8Pour des fins de comparaison avec l’amendement usuel des producteurs, en particulier celui des maraîchers, la litière de volaille a été retenue pour l’expérimentation. Cet amendement provient du mélange des résidus de bois déposés au sol et des rejets des poules pondeuses élevées au LAMS. Ces résidus assurent la propreté du milieu et la protection des œufs après la ponte. Après le nettoyage du poulailler, la litière de volaille est séchée au soleil avant son usage comme amendement.
9La composition minérale des amendements en Bois raméal fragmenté (BRF) et en Litière de Volaille (LV) est présentée dans le tableau 1.

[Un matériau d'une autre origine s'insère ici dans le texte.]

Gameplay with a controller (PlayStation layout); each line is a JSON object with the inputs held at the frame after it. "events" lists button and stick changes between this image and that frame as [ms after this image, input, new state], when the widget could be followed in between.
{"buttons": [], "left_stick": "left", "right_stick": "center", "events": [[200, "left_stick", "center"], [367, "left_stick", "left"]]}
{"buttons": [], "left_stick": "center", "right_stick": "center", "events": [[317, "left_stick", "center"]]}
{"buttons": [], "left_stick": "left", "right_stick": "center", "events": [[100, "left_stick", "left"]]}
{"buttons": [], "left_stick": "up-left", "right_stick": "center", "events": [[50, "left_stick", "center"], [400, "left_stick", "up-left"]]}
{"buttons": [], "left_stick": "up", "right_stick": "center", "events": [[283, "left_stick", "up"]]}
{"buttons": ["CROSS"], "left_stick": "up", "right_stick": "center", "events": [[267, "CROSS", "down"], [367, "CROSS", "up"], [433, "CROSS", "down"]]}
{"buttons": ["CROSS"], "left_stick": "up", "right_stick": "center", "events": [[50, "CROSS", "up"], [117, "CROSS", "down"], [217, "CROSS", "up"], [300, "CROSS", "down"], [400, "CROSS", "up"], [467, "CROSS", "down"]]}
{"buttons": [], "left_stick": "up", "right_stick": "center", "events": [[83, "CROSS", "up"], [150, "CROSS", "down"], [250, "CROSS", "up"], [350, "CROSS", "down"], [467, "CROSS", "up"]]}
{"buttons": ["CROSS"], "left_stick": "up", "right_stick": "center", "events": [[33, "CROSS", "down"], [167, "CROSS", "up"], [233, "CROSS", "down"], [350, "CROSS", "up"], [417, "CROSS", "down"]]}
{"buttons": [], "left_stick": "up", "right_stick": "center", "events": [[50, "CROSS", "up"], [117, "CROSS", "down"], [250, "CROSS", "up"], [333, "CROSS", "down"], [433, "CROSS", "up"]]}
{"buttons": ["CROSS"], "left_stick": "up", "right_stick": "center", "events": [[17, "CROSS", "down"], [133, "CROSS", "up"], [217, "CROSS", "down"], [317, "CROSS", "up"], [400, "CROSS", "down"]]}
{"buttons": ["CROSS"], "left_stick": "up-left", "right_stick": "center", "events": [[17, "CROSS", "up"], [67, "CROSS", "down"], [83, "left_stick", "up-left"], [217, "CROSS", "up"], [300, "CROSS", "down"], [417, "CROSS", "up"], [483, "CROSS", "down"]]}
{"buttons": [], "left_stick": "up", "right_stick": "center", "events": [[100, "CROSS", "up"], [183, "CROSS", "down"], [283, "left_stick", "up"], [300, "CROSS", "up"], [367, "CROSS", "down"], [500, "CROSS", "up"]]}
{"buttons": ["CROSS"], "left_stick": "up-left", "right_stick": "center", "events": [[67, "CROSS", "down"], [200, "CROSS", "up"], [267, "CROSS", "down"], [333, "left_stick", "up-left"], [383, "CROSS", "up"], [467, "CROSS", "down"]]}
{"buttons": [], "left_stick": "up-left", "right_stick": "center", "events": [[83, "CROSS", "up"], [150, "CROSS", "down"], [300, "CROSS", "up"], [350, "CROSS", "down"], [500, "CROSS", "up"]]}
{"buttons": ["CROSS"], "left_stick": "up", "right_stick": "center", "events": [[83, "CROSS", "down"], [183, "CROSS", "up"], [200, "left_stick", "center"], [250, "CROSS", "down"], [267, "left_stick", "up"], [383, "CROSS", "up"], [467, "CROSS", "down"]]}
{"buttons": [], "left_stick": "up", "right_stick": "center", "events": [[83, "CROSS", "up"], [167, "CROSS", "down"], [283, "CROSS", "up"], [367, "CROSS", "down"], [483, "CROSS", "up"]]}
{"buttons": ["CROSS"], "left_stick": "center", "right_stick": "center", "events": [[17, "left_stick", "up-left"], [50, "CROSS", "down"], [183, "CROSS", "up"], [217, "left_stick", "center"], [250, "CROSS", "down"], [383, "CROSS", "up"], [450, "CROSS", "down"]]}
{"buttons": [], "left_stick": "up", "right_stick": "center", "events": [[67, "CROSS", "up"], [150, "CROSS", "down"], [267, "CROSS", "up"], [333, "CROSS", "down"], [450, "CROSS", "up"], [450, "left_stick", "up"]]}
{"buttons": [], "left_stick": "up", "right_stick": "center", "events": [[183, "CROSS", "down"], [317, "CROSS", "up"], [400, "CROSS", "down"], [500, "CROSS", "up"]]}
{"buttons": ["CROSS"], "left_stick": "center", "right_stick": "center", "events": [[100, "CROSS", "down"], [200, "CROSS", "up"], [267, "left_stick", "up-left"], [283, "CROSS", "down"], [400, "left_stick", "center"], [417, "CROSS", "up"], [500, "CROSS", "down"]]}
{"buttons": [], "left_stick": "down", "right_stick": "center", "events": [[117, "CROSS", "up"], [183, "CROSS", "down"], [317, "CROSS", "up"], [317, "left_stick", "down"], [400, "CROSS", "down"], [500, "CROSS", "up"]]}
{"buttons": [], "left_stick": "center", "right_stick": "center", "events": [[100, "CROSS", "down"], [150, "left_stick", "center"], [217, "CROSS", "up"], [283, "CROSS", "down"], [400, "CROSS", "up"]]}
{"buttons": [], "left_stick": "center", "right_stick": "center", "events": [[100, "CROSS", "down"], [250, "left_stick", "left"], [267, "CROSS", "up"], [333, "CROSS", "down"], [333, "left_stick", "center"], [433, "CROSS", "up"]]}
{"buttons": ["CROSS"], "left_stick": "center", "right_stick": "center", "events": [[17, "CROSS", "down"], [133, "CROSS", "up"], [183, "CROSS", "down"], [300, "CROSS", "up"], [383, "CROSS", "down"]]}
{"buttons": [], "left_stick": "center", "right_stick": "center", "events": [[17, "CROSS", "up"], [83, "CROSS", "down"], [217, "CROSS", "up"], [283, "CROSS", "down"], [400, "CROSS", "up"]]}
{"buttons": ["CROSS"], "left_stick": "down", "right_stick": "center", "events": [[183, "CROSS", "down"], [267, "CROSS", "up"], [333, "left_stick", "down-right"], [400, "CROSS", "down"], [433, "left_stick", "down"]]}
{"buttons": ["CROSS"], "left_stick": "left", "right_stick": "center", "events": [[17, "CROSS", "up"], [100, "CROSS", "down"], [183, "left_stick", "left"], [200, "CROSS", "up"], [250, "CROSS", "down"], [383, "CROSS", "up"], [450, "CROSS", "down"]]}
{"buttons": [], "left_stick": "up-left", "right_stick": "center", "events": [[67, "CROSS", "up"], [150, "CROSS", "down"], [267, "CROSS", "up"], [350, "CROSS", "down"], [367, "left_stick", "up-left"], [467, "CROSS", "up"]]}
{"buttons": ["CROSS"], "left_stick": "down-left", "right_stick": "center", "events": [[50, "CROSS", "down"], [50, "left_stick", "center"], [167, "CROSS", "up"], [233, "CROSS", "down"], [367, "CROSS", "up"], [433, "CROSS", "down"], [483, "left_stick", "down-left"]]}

Tableau 1 : Composition minérale des amendements en BRF et LV
Amendements |
Carbone (g.kg-1) |
Azote (g.kg-1) |
Phosphore (mg.kg-1) |
Potassium (mg.kg-1) |
Calcium (mg.kg-1) |
Magnésium (mg.kg-1) |
BRF |
499±1 |
5,0±0,0 |
537±4,0 |
5149±36 |
6059±31 |
2151±28 |
LV |
322±9 |
21,0±1,0 |
5021±89 |
8733±23 |
9123±76 |
4831±94 |
Dispositif expérimental
10Le dispositif expérimental mis en place dans le cadre de cette étude est un split plot en quatre blocs à savoir B1, B2, B3 et B4 (Figure 3). Les facteurs sont le volume d’eau d’arrosage en parcelles principales, l’application des amendements en sous-parcelles. Les deux modalités du facteur volume d’eau sont V1 et V2. Le volume V2 représente la moitié de la quantité d’eau V1 apportée. Pour le second facteur, nous avons des amendements ou non du sol en matière organique présentés par BRF, LV, BRF-LV et Témoins. Chaque parcelle amendée avec du Bois Raméal Fragmenté (BRF) de G. arborea reçoit 45 t.MS/ha. Quant à la litière de volaille (LV), 15 t.MS/ha sont appliquées. Les quatre sous-parcelles de ce second facteur sont répétées deux fois dans un même bloc, l’une pour recevoir le volume V1 et l’autre pour recevoir V2. Ainsi présenté, nous avons au total trente-deux (32) unités expérimentales réparties de façon aléatoire avec les huit traitements : (i) BRF-V1 (ii) BRF-LV-V1 ; (iii) Témoin-V1 ; (iv) LV-V1 ; (v) BRF-V2 (vi) BRF-LV-V2 ; (vii) Témoin-V2 ; (viii) LV-V2.
11La répartition des traitements a été faite de façon aléatoire en utilisant la fonction ALEA du tableur Excel. Cette même fonction a été utilisée pour celle des volumes d’eau : V1 et V2.
Figure 3 : Dispositif expérimental.
Conduite de l’expérimentation
12Au total, 11 790,3 litres d’eau ont été appliqués sur chacune des parcelles marquées V1 pendant la période de l’essai, soit en moyenne 5 mm par jour non pluvieux. Ce seuil a été fixé en tenant compte d’une part de la valeur moyenne de la densité apparente (1,55), de l’humidité à la capacité au champ (32,2%), celle au point de flétrissement permanent (17,3%) et d’autre part sur la climatologie du milieu (Calcet et al.,2016).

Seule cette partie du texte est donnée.